= Wieland Kuijken =

Belgian musician (born 1938)

Wieland Kuijken (/nl/; born 31 August 1938 in Dilbeek) is a Belgian musician and player of the viola da gamba and baroque cello.

==Biography==

Kuijken started his career in music in 1952 with the Brussels Alariusensemble of which he formed part until 1972. In addition, he played with the Ensemble Musique Nouvelle which propagated avant-garde music throughout Europe.

In 1972 the ensemble La Petite Bande was established and later the Kuijken Strijkkwartet (Kuijken String Quartet). Kuijken has recorded numerous works of chamber music with Gustav Leonhardt, Frans Brüggen and Alfred Deller. Today he is one of the most sought-after Early Music performers of his generation on the baroque cello and viola da gamba.

Wieland Kuijken is gamba teacher at the conservatories of Brussels and The Hague and regular jury member of international competitions.

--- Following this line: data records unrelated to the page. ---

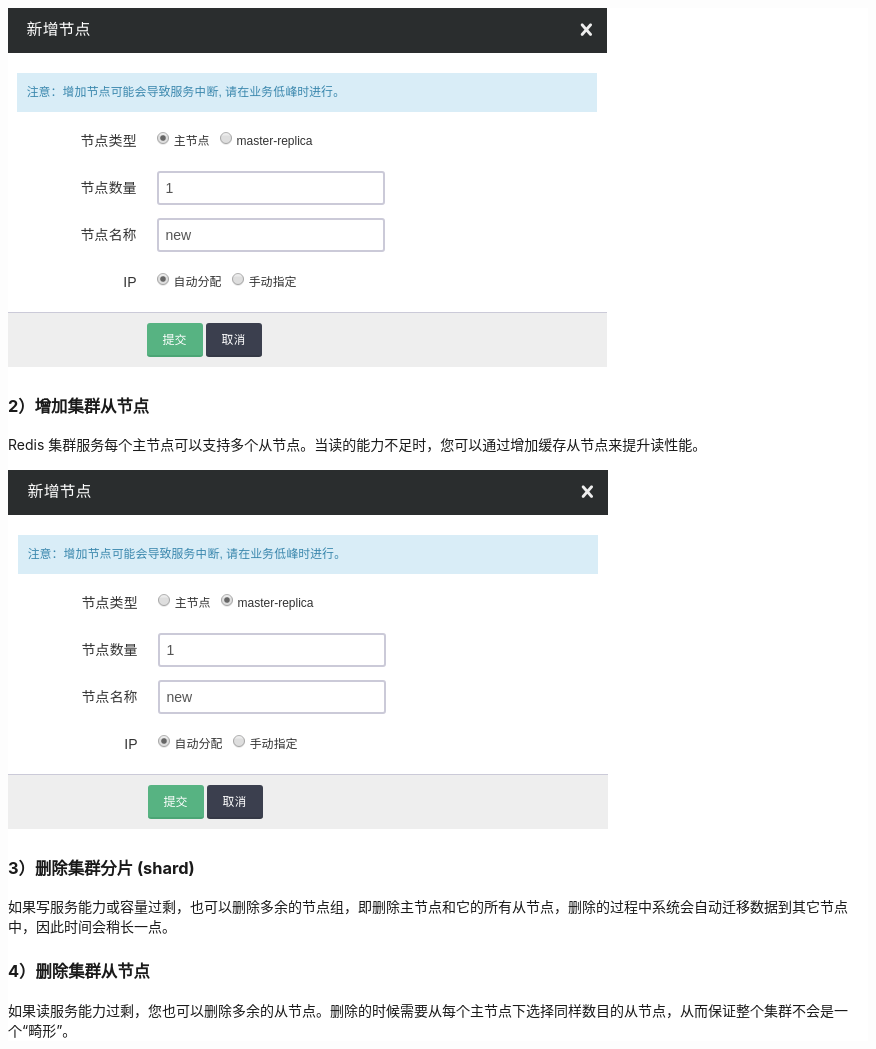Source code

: ![](snapshots/add-master.png)

### 2）增加集群从节点

Redis 集群服务每个主节点可以支持多个从节点。当读的能力不足时，您可以通过增加缓存从节点来提升读性能。 

![](snapshots/add-replica.png)

### 3）删除集群分片 (shard)

如果写服务能力或容量过剩，也可以删除多余的节点组，即删除主节点和它的所有从节点，删除的过程中系统会自动迁移数据到其它节点中，因此时间会稍长一点。

### 4）删除集群从节点

如果读服务能力过剩，您也可以删除多余的从节点。删除的时候需要从每个主节点下选择同样数目的从节点，从而保证整个集群不会是一个“畸形”。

Kuijken has two brothers, Sigiswald and Barthold, who are also eminent musicians and are known for playing baroque music on authentic instruments. Sigiswald is a violinist and Barthold a flautist and recorder player. His third brother is Professor Eckhart Kuijken, former director of the Flemish Institute for Nature Conservation and a professor at Groningen University. He also has a fourth brother, Oswald Kuijken, who is a famous visual artist.